(Data listing)
^^^^^^^^^^^^^^^^
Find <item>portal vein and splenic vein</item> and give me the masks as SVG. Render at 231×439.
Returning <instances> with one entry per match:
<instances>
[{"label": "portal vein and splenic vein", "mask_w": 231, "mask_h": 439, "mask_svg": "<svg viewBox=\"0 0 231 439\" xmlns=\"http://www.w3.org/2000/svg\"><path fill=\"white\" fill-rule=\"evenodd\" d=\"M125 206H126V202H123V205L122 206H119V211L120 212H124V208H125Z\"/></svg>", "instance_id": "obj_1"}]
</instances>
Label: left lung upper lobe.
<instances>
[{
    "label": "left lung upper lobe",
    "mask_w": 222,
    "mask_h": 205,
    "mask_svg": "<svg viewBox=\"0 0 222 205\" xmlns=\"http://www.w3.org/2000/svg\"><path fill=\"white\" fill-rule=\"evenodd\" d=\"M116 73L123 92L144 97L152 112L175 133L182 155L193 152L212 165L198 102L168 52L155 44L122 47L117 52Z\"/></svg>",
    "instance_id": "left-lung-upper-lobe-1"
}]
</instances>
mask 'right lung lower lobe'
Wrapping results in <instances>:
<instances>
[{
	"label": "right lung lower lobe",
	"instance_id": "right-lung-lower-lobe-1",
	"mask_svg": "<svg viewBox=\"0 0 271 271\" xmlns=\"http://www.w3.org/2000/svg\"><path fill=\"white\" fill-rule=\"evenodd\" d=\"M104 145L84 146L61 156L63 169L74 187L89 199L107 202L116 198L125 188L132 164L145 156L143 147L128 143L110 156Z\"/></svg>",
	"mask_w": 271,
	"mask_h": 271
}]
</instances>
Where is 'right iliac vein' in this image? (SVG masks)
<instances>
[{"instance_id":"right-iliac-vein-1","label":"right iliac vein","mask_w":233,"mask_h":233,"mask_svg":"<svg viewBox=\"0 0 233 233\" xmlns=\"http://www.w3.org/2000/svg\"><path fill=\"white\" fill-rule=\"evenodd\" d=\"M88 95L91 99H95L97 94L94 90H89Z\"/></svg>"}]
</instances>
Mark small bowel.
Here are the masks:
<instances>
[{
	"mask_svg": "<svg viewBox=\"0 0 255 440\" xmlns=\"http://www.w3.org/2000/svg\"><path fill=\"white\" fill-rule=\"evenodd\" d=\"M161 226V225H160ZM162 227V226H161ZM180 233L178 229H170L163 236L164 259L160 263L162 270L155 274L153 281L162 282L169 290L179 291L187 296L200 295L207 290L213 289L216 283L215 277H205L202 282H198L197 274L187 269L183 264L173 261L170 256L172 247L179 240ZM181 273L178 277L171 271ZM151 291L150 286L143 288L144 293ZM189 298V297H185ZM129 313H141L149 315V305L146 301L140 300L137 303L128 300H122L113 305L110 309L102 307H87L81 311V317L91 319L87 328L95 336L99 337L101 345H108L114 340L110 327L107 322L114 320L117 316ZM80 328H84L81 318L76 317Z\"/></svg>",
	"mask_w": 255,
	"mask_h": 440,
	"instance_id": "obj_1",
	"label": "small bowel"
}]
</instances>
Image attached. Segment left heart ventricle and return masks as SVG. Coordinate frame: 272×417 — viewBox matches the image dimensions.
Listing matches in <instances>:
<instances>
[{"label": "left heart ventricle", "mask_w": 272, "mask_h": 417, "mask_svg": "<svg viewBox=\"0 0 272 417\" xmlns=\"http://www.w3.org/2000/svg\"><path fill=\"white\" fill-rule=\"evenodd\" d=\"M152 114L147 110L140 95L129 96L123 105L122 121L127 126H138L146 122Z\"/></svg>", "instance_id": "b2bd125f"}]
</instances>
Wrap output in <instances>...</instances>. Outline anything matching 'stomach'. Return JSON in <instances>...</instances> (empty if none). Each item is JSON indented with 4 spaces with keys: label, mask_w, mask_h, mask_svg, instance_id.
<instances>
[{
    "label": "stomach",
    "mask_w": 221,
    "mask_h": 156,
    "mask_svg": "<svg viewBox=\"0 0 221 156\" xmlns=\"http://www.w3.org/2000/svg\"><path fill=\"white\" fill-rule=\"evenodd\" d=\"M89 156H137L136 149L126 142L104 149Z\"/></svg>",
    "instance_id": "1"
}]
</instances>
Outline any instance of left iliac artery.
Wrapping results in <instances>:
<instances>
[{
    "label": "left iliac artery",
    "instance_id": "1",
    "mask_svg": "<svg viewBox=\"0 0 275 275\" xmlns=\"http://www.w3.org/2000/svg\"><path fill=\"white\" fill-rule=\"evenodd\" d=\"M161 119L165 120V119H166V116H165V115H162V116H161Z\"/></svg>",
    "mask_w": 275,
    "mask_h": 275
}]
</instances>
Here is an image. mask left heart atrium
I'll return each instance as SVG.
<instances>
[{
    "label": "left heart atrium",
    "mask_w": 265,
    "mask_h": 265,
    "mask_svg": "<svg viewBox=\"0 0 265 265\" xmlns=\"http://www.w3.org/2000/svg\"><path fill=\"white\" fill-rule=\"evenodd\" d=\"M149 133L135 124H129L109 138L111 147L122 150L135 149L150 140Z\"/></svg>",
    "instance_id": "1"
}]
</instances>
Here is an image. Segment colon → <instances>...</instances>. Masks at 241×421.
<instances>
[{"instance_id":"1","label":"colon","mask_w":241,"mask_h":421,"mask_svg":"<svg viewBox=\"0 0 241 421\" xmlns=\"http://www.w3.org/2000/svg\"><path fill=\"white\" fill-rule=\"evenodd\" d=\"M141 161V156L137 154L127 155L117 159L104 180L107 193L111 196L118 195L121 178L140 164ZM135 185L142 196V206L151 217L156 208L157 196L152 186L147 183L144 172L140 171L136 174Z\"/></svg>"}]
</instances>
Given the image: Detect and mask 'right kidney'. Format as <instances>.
^^^^^^^^^^^^^^^^
- EXERCISE DETAILS -
Express the rows above as a JSON array of strings, with one string per line and no blank lines.

- TASK RESULT -
[
  "Find <item>portal vein and splenic vein</item> and give me the masks as SVG. Render at 231×439.",
  "Returning <instances> with one entry per match:",
  "<instances>",
  "[{\"label\": \"portal vein and splenic vein\", \"mask_w\": 231, \"mask_h\": 439, \"mask_svg\": \"<svg viewBox=\\\"0 0 231 439\\\" xmlns=\\\"http://www.w3.org/2000/svg\\\"><path fill=\\\"white\\\" fill-rule=\\\"evenodd\\\" d=\\\"M125 206H126V202H123V205L122 206H119V211L120 212H124V208H125Z\\\"/></svg>\", \"instance_id\": \"obj_1\"}]",
  "</instances>",
  "Label: left lung upper lobe.",
  "<instances>",
  "[{",
  "    \"label\": \"left lung upper lobe\",",
  "    \"mask_w\": 222,",
  "    \"mask_h\": 205,",
  "    \"mask_svg\": \"<svg viewBox=\\\"0 0 222 205\\\" xmlns=\\\"http://www.w3.org/2000/svg\\\"><path fill=\\\"white\\\" fill-rule=\\\"evenodd\\\" d=\\\"M116 73L123 92L144 97L152 112L175 133L182 155L193 152L212 165L198 102L168 52L155 44L122 47L117 52Z\\\"/></svg>\",",
  "    \"instance_id\": \"left-lung-upper-lobe-1\"",
  "}]",
  "</instances>",
  "mask 'right lung lower lobe'",
  "Wrapping results in <instances>:",
  "<instances>",
  "[{",
  "\t\"label\": \"right lung lower lobe\",",
  "\t\"instance_id\": \"right-lung-lower-lobe-1\",",
  "\t\"mask_svg\": \"<svg viewBox=\\\"0 0 271 271\\\" xmlns=\\\"http://www.w3.org/2000/svg\\\"><path fill=\\\"white\\\" fill-rule=\\\"evenodd\\\" d=\\\"M104 145L84 146L61 156L63 169L74 187L89 199L107 202L116 198L125 188L132 164L145 156L143 147L128 143L110 156Z\\\"/></svg>\",",
  "\t\"mask_w\": 271,",
  "\t\"mask_h\": 271",
  "}]",
  "</instances>",
  "Where is 'right iliac vein' in this image? (SVG masks)",
  "<instances>",
  "[{\"instance_id\":\"right-iliac-vein-1\",\"label\":\"right iliac vein\",\"mask_w\":233,\"mask_h\":233,\"mask_svg\":\"<svg viewBox=\\\"0 0 233 233\\\" xmlns=\\\"http://www.w3.org/2000/svg\\\"><path fill=\\\"white\\\" fill-rule=\\\"evenodd\\\" d=\\\"M88 95L91 99H95L97 94L94 90H89Z\\\"/></svg>\"}]",
  "</instances>",
  "Mark small bowel.",
  "Here are the masks:",
  "<instances>",
  "[{",
  "\t\"mask_svg\": \"<svg viewBox=\\\"0 0 255 440\\\" xmlns=\\\"http://www.w3.org/2000/svg\\\"><path fill=\\\"white\\\" fill-rule=\\\"evenodd\\\" d=\\\"M161 226V225H160ZM162 227V226H161ZM180 233L178 229H170L163 236L164 259L160 263L162 270L155 274L153 281L162 282L169 290L179 291L187 296L200 295L207 290L213 289L216 283L215 277H205L202 282H198L197 274L187 269L183 264L173 261L170 256L172 247L179 240ZM181 273L178 277L171 271ZM151 291L150 286L143 288L144 293ZM189 298V297H185ZM129 313H141L149 315V305L146 301L140 300L137 303L128 300H122L113 305L110 309L102 307H87L81 311V317L91 319L87 328L95 336L99 337L101 345H108L114 340L110 327L107 322L114 320L117 316ZM80 328H84L81 318L76 317Z\\\"/></svg>\",",
  "\t\"mask_w\": 255,",
  "\t\"mask_h\": 440,",
  "\t\"instance_id\": \"obj_1\",",
  "\t\"label\": \"small bowel\"",
  "}]",
  "</instances>",
  "Image attached. Segment left heart ventricle and return masks as SVG. Coordinate frame: 272×417 — viewBox matches the image dimensions.",
  "Listing matches in <instances>:",
  "<instances>",
  "[{\"label\": \"left heart ventricle\", \"mask_w\": 272, \"mask_h\": 417, \"mask_svg\": \"<svg viewBox=\\\"0 0 272 417\\\" xmlns=\\\"http://www.w3.org/2000/svg\\\"><path fill=\\\"white\\\" fill-rule=\\\"evenodd\\\" d=\\\"M152 114L147 110L140 95L129 96L123 105L122 121L127 126H138L146 122Z\\\"/></svg>\", \"instance_id\": \"b2bd125f\"}]",
  "</instances>",
  "Wrap output in <instances>...</instances>. Outline anything matching 'stomach'. Return JSON in <instances>...</instances> (empty if none). Each item is JSON indented with 4 spaces with keys: label, mask_w, mask_h, mask_svg, instance_id.",
  "<instances>",
  "[{",
  "    \"label\": \"stomach\",",
  "    \"mask_w\": 221,",
  "    \"mask_h\": 156,",
  "    \"mask_svg\": \"<svg viewBox=\\\"0 0 221 156\\\" xmlns=\\\"http://www.w3.org/2000/svg\\\"><path fill=\\\"white\\\" fill-rule=\\\"evenodd\\\" d=\\\"M89 156H137L136 149L126 142L104 149Z\\\"/></svg>\",",
  "    \"instance_id\": \"1\"",
  "}]",
  "</instances>",
  "Outline any instance of left iliac artery.",
  "Wrapping results in <instances>:",
  "<instances>",
  "[{",
  "    \"label\": \"left iliac artery\",",
  "    \"instance_id\": \"1\",",
  "    \"mask_svg\": \"<svg viewBox=\\\"0 0 275 275\\\" xmlns=\\\"http://www.w3.org/2000/svg\\\"><path fill=\\\"white\\\" fill-rule=\\\"evenodd\\\" d=\\\"M161 119L165 120V119H166V116H165V115H162V116H161Z\\\"/></svg>\",",
  "    \"mask_w\": 275,",
  "    \"mask_h\": 275",
  "}]",
  "</instances>",
  "Here is an image. mask left heart atrium",
  "I'll return each instance as SVG.",
  "<instances>",
  "[{",
  "    \"label\": \"left heart atrium\",",
  "    \"mask_w\": 265,",
  "    \"mask_h\": 265,",
  "    \"mask_svg\": \"<svg viewBox=\\\"0 0 265 265\\\" xmlns=\\\"http://www.w3.org/2000/svg\\\"><path fill=\\\"white\\\" fill-rule=\\\"evenodd\\\" d=\\\"M149 133L135 124H129L109 138L111 147L122 150L135 149L150 140Z\\\"/></svg>\",",
  "    \"instance_id\": \"1\"",
  "}]",
  "</instances>",
  "Here is an image. Segment colon → <instances>...</instances>. Masks at 241×421.",
  "<instances>",
  "[{\"instance_id\":\"1\",\"label\":\"colon\",\"mask_w\":241,\"mask_h\":421,\"mask_svg\":\"<svg viewBox=\\\"0 0 241 421\\\" xmlns=\\\"http://www.w3.org/2000/svg\\\"><path fill=\\\"white\\\" fill-rule=\\\"evenodd\\\" d=\\\"M141 161V156L137 154L127 155L117 159L104 180L107 193L111 196L118 195L121 178L140 164ZM135 185L142 196V206L151 217L156 208L157 196L152 186L147 183L144 172L140 171L136 174Z\\\"/></svg>\"}]",
  "</instances>",
  "Given the image: Detect and mask 'right kidney'. Format as <instances>."
]